> [WHAT IS EXPECTED] Return every line of the entries that includes the word "changes".
━━━━━ SOURCE MATERIAL
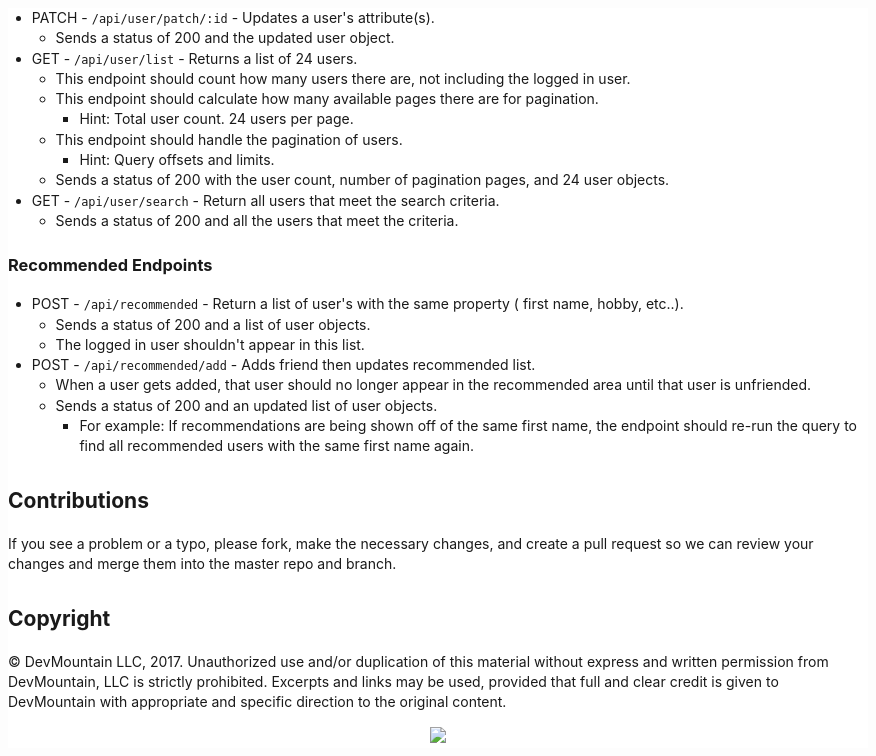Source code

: * PATCH - `/api/user/patch/:id` - Updates a user's attribute(s).
  * Sends a status of 200 and the updated user object.
* GET - `/api/user/list` - Returns a list of 24 users.
  * This endpoint should count how many users there are, not including the logged in user.
  * This endpoint should calculate how many available pages there are for pagination.
    * Hint: Total user count. 24 users per page.
  * This endpoint should handle the pagination of users.
    * Hint: Query offsets and limits.
  * Sends a status of 200 with the user count, number of pagination pages, and 24 user objects.
* GET - `/api/user/search` - Return all users that meet the search criteria.
  * Sends a status of 200 and all the users that meet the criteria.

### Recommended Endpoints

* POST - `/api/recommended` - Return a list of user's with the same property ( first name, hobby, etc..).
  * Sends a status of 200 and a list of user objects.
  * The logged in user shouldn't appear in this list.
* POST - `/api/recommended/add` - Adds friend then updates recommended list.
  * When a user gets added, that user should no longer appear in the recommended area until that user is unfriended.
  * Sends a status of 200 and an updated list of user objects.
    * For example: If recommendations are being shown off of the same first name, the endpoint should re-run the query to find all recommended users with the same first name again. 

## Contributions

If you see a problem or a typo, please fork, make the necessary changes, and create a pull request so we can review your changes and merge them into the master repo and branch.

## Copyright

© DevMountain LLC, 2017. Unauthorized use and/or duplication of this material without express and written permission from DevMountain, LLC is strictly prohibited. Excerpts and links may be used, provided that full and clear credit is given to DevMountain with appropriate and specific direction to the original content.

<p align="center">
<img src="https://s3.amazonaws.com/devmountain/readme-logo.png" width="250">
</p>
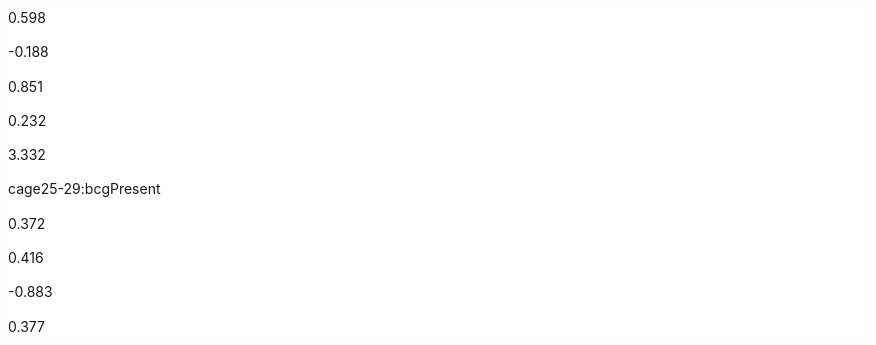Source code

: <td style="text-align:right;">

0.598

</td>

<td style="text-align:right;">

\-0.188

</td>

<td style="text-align:left;">

0.851

</td>

<td style="text-align:right;">

0.232

</td>

<td style="text-align:right;">

3.332

</td>

</tr>

<tr>

<td style="text-align:left;">

cage25-29:bcgPresent

</td>

<td style="text-align:right;">

0.372

</td>

<td style="text-align:right;">

0.416

</td>

<td style="text-align:right;">

\-0.883

</td>

<td style="text-align:left;">

0.377

</td>

<td style="text-align:right;">
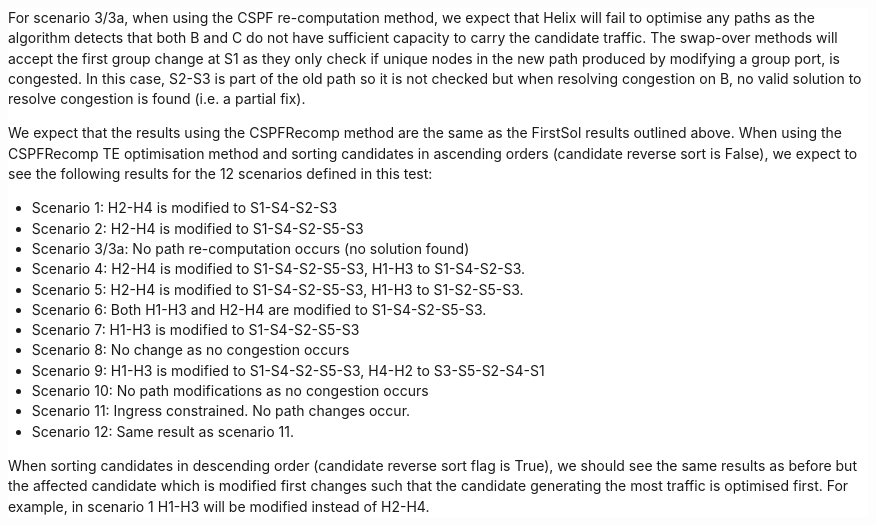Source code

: For scenario 3/3a, when using the CSPF re-computation method, we expect that
Helix will fail to optimise any paths as the algorithm detects that both B and
C do not have sufficient capacity to carry the candidate traffic. The swap-over
methods will accept the first group change at S1 as they only check if unique
nodes in the new path produced by modifying a group port, is congested. In this
case, S2-S3 is part of the old path so it is not checked but when resolving
congestion on B, no valid solution to resolve congestion is found (i.e. a
partial fix).


We expect that the results using the CSPFRecomp method are the same as the
FirstSol results outlined above. When using the CSPFRecomp TE optimisation
method and sorting candidates in ascending orders (candidate reverse sort is
False), we expect to see the following results for the 12 scenarios defined
in this test:

* Scenario 1: H2-H4 is modified to S1-S4-S2-S3
* Scenario 2: H2-H4 is modified to S1-S4-S2-S5-S3
* Scenario 3/3a: No path re-computation occurs (no solution found)
* Scenario 4: H2-H4 is modified to S1-S4-S2-S5-S3, H1-H3 to S1-S4-S2-S3.
* Scenario 5: H2-H4 is modified to S1-S4-S2-S5-S3, H1-H3 to S1-S2-S5-S3.
* Scenario 6: Both H1-H3 and H2-H4 are modified to S1-S4-S2-S5-S3.
* Scenario 7: H1-H3 is modified to S1-S4-S2-S5-S3
* Scenario 8: No change as no congestion occurs
* Scenario 9: H1-H3 is modified to S1-S4-S2-S5-S3, H4-H2 to S3-S5-S2-S4-S1
* Scenario 10: No path modifications as no congestion occurs
* Scenario 11: Ingress constrained. No path changes occur.
* Scenario 12: Same result as scenario 11.


When sorting candidates in descending order (candidate reverse sort flag is
True), we should see the same results as before but the affected candidate
which is modified first changes such that the candidate generating the most
traffic is optimised first. For example, in scenario 1 H1-H3 will be modified
instead of H2-H4.
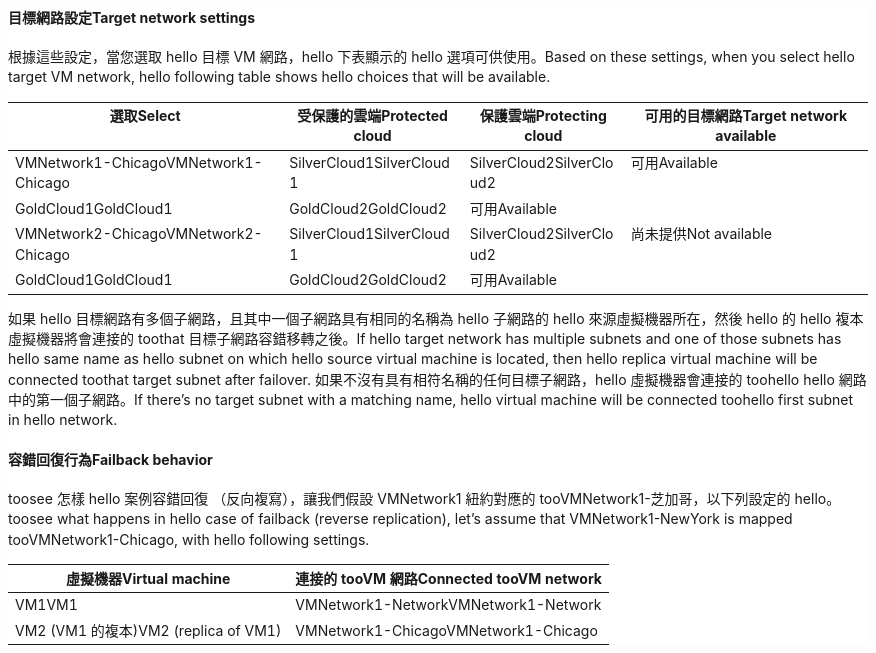 #### <a name="target-network-settings"></a><span data-ttu-id="15fb7-166">目標網路設定</span><span class="sxs-lookup"><span data-stu-id="15fb7-166">Target network settings</span></span>

<span data-ttu-id="15fb7-167">根據這些設定，當您選取 hello 目標 VM 網路，hello 下表顯示的 hello 選項可供使用。</span><span class="sxs-lookup"><span data-stu-id="15fb7-167">Based on these settings, when you select hello target VM network, hello following table shows hello choices that will be available.</span></span>

<span data-ttu-id="15fb7-168">**選取**</span><span class="sxs-lookup"><span data-stu-id="15fb7-168">**Select**</span></span> | <span data-ttu-id="15fb7-169">**受保護的雲端**</span><span class="sxs-lookup"><span data-stu-id="15fb7-169">**Protected cloud**</span></span> | <span data-ttu-id="15fb7-170">**保護雲端**</span><span class="sxs-lookup"><span data-stu-id="15fb7-170">**Protecting cloud**</span></span> | <span data-ttu-id="15fb7-171">**可用的目標網路**</span><span class="sxs-lookup"><span data-stu-id="15fb7-171">**Target network available**</span></span>
---|---|---|---
<span data-ttu-id="15fb7-172">VMNetwork1-Chicago</span><span class="sxs-lookup"><span data-stu-id="15fb7-172">VMNetwork1-Chicago</span></span> | <span data-ttu-id="15fb7-173">SilverCloud1</span><span class="sxs-lookup"><span data-stu-id="15fb7-173">SilverCloud1</span></span> | <span data-ttu-id="15fb7-174">SilverCloud2</span><span class="sxs-lookup"><span data-stu-id="15fb7-174">SilverCloud2</span></span> | <span data-ttu-id="15fb7-175">可用</span><span class="sxs-lookup"><span data-stu-id="15fb7-175">Available</span></span>
 | <span data-ttu-id="15fb7-176">GoldCloud1</span><span class="sxs-lookup"><span data-stu-id="15fb7-176">GoldCloud1</span></span> | <span data-ttu-id="15fb7-177">GoldCloud2</span><span class="sxs-lookup"><span data-stu-id="15fb7-177">GoldCloud2</span></span> | <span data-ttu-id="15fb7-178">可用</span><span class="sxs-lookup"><span data-stu-id="15fb7-178">Available</span></span>
<span data-ttu-id="15fb7-179">VMNetwork2-Chicago</span><span class="sxs-lookup"><span data-stu-id="15fb7-179">VMNetwork2-Chicago</span></span> | <span data-ttu-id="15fb7-180">SilverCloud1</span><span class="sxs-lookup"><span data-stu-id="15fb7-180">SilverCloud1</span></span> | <span data-ttu-id="15fb7-181">SilverCloud2</span><span class="sxs-lookup"><span data-stu-id="15fb7-181">SilverCloud2</span></span> | <span data-ttu-id="15fb7-182">尚未提供</span><span class="sxs-lookup"><span data-stu-id="15fb7-182">Not available</span></span>
 | <span data-ttu-id="15fb7-183">GoldCloud1</span><span class="sxs-lookup"><span data-stu-id="15fb7-183">GoldCloud1</span></span> | <span data-ttu-id="15fb7-184">GoldCloud2</span><span class="sxs-lookup"><span data-stu-id="15fb7-184">GoldCloud2</span></span> | <span data-ttu-id="15fb7-185">可用</span><span class="sxs-lookup"><span data-stu-id="15fb7-185">Available</span></span>


<span data-ttu-id="15fb7-186">如果 hello 目標網路有多個子網路，且其中一個子網路具有相同的名稱為 hello 子網路的 hello 來源虛擬機器所在，然後 hello 的 hello 複本虛擬機器將會連接的 toothat 目標子網路容錯移轉之後。</span><span class="sxs-lookup"><span data-stu-id="15fb7-186">If hello target network has multiple subnets and one of those subnets has hello same name as hello subnet on which hello source virtual machine is located, then hello replica virtual machine will be connected toothat target subnet after failover.</span></span> <span data-ttu-id="15fb7-187">如果不沒有具有相符名稱的任何目標子網路，hello 虛擬機器會連接的 toohello hello 網路中的第一個子網路。</span><span class="sxs-lookup"><span data-stu-id="15fb7-187">If there’s no target subnet with a matching name, hello virtual machine will be connected toohello first subnet in hello network.</span></span>


#### <a name="failback-behavior"></a><span data-ttu-id="15fb7-188">容錯回復行為</span><span class="sxs-lookup"><span data-stu-id="15fb7-188">Failback behavior</span></span>

<span data-ttu-id="15fb7-189">toosee 怎樣 hello 案例容錯回復 （反向複寫），讓我們假設 VMNetwork1 紐約對應的 tooVMNetwork1-芝加哥，以下列設定的 hello。</span><span class="sxs-lookup"><span data-stu-id="15fb7-189">toosee what happens in hello case of failback (reverse replication), let’s assume that VMNetwork1-NewYork is mapped tooVMNetwork1-Chicago, with hello following settings.</span></span>


<span data-ttu-id="15fb7-190">**虛擬機器**</span><span class="sxs-lookup"><span data-stu-id="15fb7-190">**Virtual machine**</span></span> | <span data-ttu-id="15fb7-191">**連接的 tooVM 網路**</span><span class="sxs-lookup"><span data-stu-id="15fb7-191">**Connected tooVM network**</span></span>
---|---
<span data-ttu-id="15fb7-192">VM1</span><span class="sxs-lookup"><span data-stu-id="15fb7-192">VM1</span></span> | <span data-ttu-id="15fb7-193">VMNetwork1-Network</span><span class="sxs-lookup"><span data-stu-id="15fb7-193">VMNetwork1-Network</span></span>
<span data-ttu-id="15fb7-194">VM2 (VM1 的複本)</span><span class="sxs-lookup"><span data-stu-id="15fb7-194">VM2 (replica of VM1)</span></span> | <span data-ttu-id="15fb7-195">VMNetwork1-Chicago</span><span class="sxs-lookup"><span data-stu-id="15fb7-195">VMNetwork1-Chicago</span></span>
━━━━━━━━━━
> [SOLUTION TO THIS EXERCISE]
If you see a problem or a typo, please fork, make the necessary changes, and create a pull request so we can review your changes and merge them into the master repo and branch.
* Scenario 11: Ingress constrained. No path changes occur.
which is modified first changes such that the candidate generating the most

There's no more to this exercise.